En Belgique, des fédérations et confédérations proposent déjà des services de mutualisation. C’est le cas notamment de Bruxeo qui offre gratuitement des services autour de l’énergie et de l’inclusion. « Comme on est en lien très proche avec les ASBL, elles peuvent avoir une influence sur nos offres de service. Nous ne sommes pas dans un rapport fournisseur-client mais de co-construction : les services ont été créé sur base d’une demande », raconte Bruno Gérard.

Depuis 2002, la Codef (Coordination et Défense des Services Sociaux et Culturels) mutualise, quant à elle, les services en matière de secrétariats sociaux pour les ASBL wallonnes et bruxelloises. « En tant que fédération on écoute le terrain et ses besoins pour pouvoir agir. Il nous semble que la gestion des ressources humaines est une priorité », explique à son tour Rose Marie Arredondas, coordinatrice de la Codef.

Il arrive aussi que les administrations proposent des services mutualisés. À Bruxelles, par exemple, Iriscare a lancé la centrale d’achats eCat, permettant aux institutions de soins de la Région de Bruxelles-Capitale d’acheter directement auprès de fournisseur du matériel de protection individuelle nécessaire, de qualité adéquate et aussi avantageux que possible.

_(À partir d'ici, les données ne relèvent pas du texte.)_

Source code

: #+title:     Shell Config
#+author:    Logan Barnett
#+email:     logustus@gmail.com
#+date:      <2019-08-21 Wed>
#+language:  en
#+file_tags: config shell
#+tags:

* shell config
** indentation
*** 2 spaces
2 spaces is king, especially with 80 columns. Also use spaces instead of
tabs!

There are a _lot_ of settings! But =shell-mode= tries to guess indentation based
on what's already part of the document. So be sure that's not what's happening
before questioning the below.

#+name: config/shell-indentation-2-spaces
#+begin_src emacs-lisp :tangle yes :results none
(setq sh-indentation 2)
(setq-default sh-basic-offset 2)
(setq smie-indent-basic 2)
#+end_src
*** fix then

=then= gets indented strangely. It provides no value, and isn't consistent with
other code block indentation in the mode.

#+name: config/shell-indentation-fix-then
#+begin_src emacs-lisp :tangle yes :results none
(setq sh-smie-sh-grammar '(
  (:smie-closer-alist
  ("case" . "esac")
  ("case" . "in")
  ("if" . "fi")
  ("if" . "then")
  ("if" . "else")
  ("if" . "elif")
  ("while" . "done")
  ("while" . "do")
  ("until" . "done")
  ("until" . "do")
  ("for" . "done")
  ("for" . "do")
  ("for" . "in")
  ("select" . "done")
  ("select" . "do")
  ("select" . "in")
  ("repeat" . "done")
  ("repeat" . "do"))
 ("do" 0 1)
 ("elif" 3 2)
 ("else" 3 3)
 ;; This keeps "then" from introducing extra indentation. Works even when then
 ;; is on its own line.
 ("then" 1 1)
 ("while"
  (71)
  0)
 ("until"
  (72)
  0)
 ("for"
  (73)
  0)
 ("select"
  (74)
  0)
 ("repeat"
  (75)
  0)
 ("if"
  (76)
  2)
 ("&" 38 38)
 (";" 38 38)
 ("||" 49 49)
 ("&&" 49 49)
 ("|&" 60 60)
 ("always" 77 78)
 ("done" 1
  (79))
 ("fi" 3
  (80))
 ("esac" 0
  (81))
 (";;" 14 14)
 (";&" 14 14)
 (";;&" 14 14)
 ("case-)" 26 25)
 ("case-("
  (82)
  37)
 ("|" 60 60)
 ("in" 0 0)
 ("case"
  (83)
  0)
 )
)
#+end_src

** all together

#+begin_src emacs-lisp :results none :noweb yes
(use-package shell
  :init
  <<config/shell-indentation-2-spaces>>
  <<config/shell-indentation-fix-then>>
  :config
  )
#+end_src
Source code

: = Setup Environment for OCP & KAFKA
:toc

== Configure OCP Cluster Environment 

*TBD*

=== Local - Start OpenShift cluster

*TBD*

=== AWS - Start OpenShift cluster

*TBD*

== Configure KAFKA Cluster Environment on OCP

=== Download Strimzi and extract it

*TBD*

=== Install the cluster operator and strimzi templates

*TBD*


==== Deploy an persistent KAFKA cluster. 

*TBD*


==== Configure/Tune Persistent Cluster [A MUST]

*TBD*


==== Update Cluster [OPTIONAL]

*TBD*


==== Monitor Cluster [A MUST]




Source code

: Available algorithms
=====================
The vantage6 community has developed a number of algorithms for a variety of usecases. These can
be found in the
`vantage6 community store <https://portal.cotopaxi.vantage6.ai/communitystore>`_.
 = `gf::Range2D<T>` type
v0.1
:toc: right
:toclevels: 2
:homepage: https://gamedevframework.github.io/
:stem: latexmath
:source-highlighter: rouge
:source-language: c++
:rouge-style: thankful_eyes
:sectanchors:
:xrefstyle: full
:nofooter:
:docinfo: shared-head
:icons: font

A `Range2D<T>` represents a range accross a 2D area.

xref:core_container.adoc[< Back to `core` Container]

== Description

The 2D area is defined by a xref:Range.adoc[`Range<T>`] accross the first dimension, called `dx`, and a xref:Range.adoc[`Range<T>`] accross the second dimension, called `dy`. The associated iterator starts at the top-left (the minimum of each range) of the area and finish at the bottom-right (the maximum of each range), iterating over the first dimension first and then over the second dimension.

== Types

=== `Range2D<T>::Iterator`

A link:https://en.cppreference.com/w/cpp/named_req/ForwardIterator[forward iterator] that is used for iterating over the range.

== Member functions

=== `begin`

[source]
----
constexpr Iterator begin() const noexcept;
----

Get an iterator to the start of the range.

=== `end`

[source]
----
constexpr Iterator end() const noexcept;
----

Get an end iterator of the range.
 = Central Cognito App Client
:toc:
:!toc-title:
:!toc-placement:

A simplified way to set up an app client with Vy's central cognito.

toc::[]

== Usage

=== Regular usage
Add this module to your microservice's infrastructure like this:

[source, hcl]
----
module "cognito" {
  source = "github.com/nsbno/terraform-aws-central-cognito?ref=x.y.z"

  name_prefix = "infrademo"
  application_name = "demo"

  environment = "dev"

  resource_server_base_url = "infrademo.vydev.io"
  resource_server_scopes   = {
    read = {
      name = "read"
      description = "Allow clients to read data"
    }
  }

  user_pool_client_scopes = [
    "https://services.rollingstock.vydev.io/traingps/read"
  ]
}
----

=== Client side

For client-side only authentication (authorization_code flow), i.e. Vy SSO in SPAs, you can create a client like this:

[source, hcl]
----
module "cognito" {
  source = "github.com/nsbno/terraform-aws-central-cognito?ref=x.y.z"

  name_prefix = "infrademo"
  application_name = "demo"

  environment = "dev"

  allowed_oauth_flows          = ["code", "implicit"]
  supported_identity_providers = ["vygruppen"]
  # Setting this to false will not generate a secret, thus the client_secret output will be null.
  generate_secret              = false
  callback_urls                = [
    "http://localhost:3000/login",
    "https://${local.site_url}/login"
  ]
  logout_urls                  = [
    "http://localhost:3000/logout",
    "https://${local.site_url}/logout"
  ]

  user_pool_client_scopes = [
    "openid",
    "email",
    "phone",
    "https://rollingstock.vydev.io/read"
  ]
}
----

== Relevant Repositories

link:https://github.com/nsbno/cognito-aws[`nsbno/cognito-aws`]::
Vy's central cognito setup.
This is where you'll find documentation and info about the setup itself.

Les groupements d’employeurs

Les ASBL décident également de s’associer pour occuper des travailleur/euses (comptable, secrétaire, ouvrier/ère...) afin de mutualiser leurs besoins. C’est ce qu’on appelle un groupement d’employeurs.

« Le groupement d’employeurs répond à des besoins structurels, récurrents et de long terme », précise Pierre Neuray, administrateur de Basic+ ASBL, un groupement d’employeurs rassemblant des écoles et ASBL en Fédération Wallonie-Bruxelles.

Pour créer une telle structure, cinq conditions doivent être respectées :

  1. créer une ASBL,
  2. avoir un objet social unique : employer du personnel et le mettre à disposition,
  3. obtenir un agrément préalable du ministre de l’Emploi,
  4. employer du personnel pour minimum 19h/semaine,
  5. ne pas employer plus de 50 travailleur/euses.

Ensuite, l’ASBL (groupement d’employeurs) emploie les travailleur/euses qu’elle met à disposition uniquement de ses membres.

Dans le cadre de Basic+ ASBL, l’idée est née d’ADESIO ASSURANCES. En 2013, cette ASBL spécialisée dans des services de courtier auprès de structures non marchandes décide de créer un groupement d’employeurs après avoir constaté des problèmes de comptabilité dans de nombreuses écoles.

Désormais, une quarantaine de collaborateur/trices sont à disposition des 600 membres de l’ASBL dans les secteurs de la comptabilité, de la prévention, juridique, de l’énergie et de la protection des données. Parmi les avantages, Pierre Neuray met en avant la spécialisation des expert.es. Par exemple, « les comptables connaissent les systèmes de subvention. Lorsqu’une ASBL a un problème, le/la collaborateur/trice l’a forcément rencontré ailleurs. Ce qui n’est pas le cas quand on s’adresse à un fiduciaire ou à un consultant.e », continue-t-il.

Les limites de la mutualisation entre ASBL

L’une des difficultés, en revanche, est de bien garder en tête que le/la travailleur/euse partagé.e travaille pour toutes ou une parties des structures membres du groupement d’employeurs. Et pourtant, « certain.es ont tendance à surcharger de travail », raconte Pierre Neuray.

Bruno Gérard, quant à lui, insiste sur le fait que le groupement d’employeurs, ou la mutualisation en général, ne doit pas servir à réduire l’emploi. Il donne l’exemple de la figure du DPO, soit le délégué à la protection des données, qui n’existe pas encore dans de nombreuses ASBL. Dans ce cadre-là, un groupement d’employeurs permettrait de faire une économie d’échelle future et n’entrainerait pas une diminution de l’emploi.

Enfin, le directeur de Bruxeo évoque le risque de glisser dans le piège de la marchandisation en faisant appel à des entreprises commerciales. L’important étant de ne pas perdre de vue l’objectif final d’améliorer la qualité et l’accessibilité des services.